Pode algo quebrado valer mais que a peça inteira? Aparentemente não. Mas no Brasil já aconteceu isso. Foi nas décadas de 40 e 50. A cidade de São Paulo era servida por duas indústrias cerâmicas principais. Um dos produtos dessas cerâmicas era um tipo de lajota cerâmica quadrada (algo como 20x20cm) composta por quatro quadrados iguais. Essas lajotas eram produzidas nas cores vermelha (a mais comum e mais barata), amarela e preta e eram usadas para piso de residências de classe média ou comércio.
No processo industrial da época, sem maiores preocupações com qualidade, aconteciam muitas quebras e esse material quebrado sem interesse econômico era juntado e enterrado em grandes buracos.
Nessa época os chamados lotes operários na Grande São Paulo eram de 10x30m ou no mínimo 8x25m, ou seja, eram lotes com área para jardim e quintal, jardins e quintais revestidos até então com cimentado, com sua monótona cor cinza. Mas os operários não tinham dinheiro para comprar as lajotas cerâmicas que eles mesmo produziam e com isso cimentar era a regra.
Certo dia, um dos empregados de uma das cerâmicas e que estava terminando sua casa não tinha dinheiro para comprar lajotas e lembrou do refugo da fábrica.
O empregado pediu para que ele pudesse recolher parte do refugo e usar na pavimentação do terreno de sua nova casa. Claro que a cerâmica topou na hora e ainda deu o transporte de graça, pois com o uso do refugo deixava de gastar dinheiro com a disposição.

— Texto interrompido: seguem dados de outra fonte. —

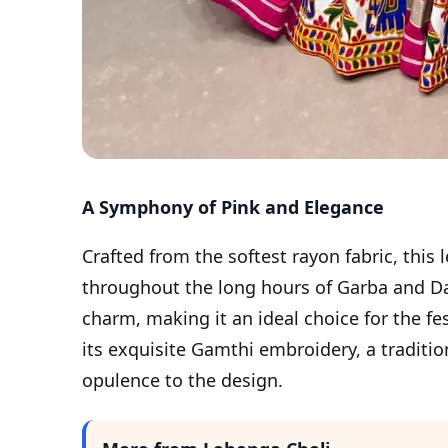
A Symphony of Pink and Elegance
Crafted from the softest rayon fabric, this
throughout the long hours of Garba and Da
charm, making it an ideal choice for the fe
its exquisite Gamthi embroidery, a traditio
opulence to the design.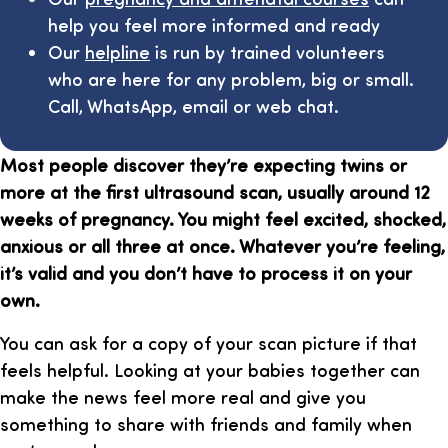
help you feel more informed and ready
Our
helpline
is run by trained volunteers
who are here for any problem, big or small.
Call, WhatsApp, email or web chat.
Most people discover they’re expecting twins or
more at the first ultrasound scan, usually around 12
weeks of pregnancy. You might feel excited, shocked,
anxious or all three at once. Whatever you’re feeling,
it’s valid and you don’t have to process it on your
own.
You can ask for a copy of your scan picture if that
feels helpful. Looking at your babies together can
make the news feel more real and give you
something to share with friends and family when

Agora a história começa a mudar para uma coisa linda que se chama arte. A maior parte do refugo recebida pelo empregado era de cacos cerâmicos vermelhos, mas havia cacos amarelos e pretos também.
O operário ao assentar os cacos cerâmicos fez inserir aqui e ali cacos pretos e amarelos quebrando a monotonia do vermelho contínuo.
É, a entrada da casa do simples operário ficou bonita e gerou comentários dos vizinhos também trabalhadores da fábrica.
Ai o assunto pegou fogo e todos começaram a pedir caquinhos. E o belo é contagiante e a solução começou a virar moda em geral e até jornais noticiavam a nova mania paulistana.
A classe média adotou a solução do caquinho cerâmico vermelho com inclusões pretas e amarelas. Como a procura começou a crescer, a diretoria comercial de uma das cerâmicas descobriu ali uma fonte de renda e passou a vender, a preços módicos. O preço do metro quadrado do caquinho cerâmico era da ordem de 30%
Foi assim que a onda do caquinho cerâmico cresceu e cresceu e começou a faltar caquinho cerâmico, o qual passou a ser tão valioso como a peça inteira.
Aconteceu o inacreditável. Na falta de caco, as peças inteiras começaram a ser quebradas pela própria cerâmica. E é claro que os caquinhos subiram de preço, ou seja, o metro quadrado do refugo era mais caro que o metro quadrado da peça inteira.
Em Rio Claro, os caquinhos vermelhos ainda podem ser vistos enfeitando áreas, quintais e corredores de muitas casas. Em alguns casos chegam a ser encerados para realçar o vermelho do piso.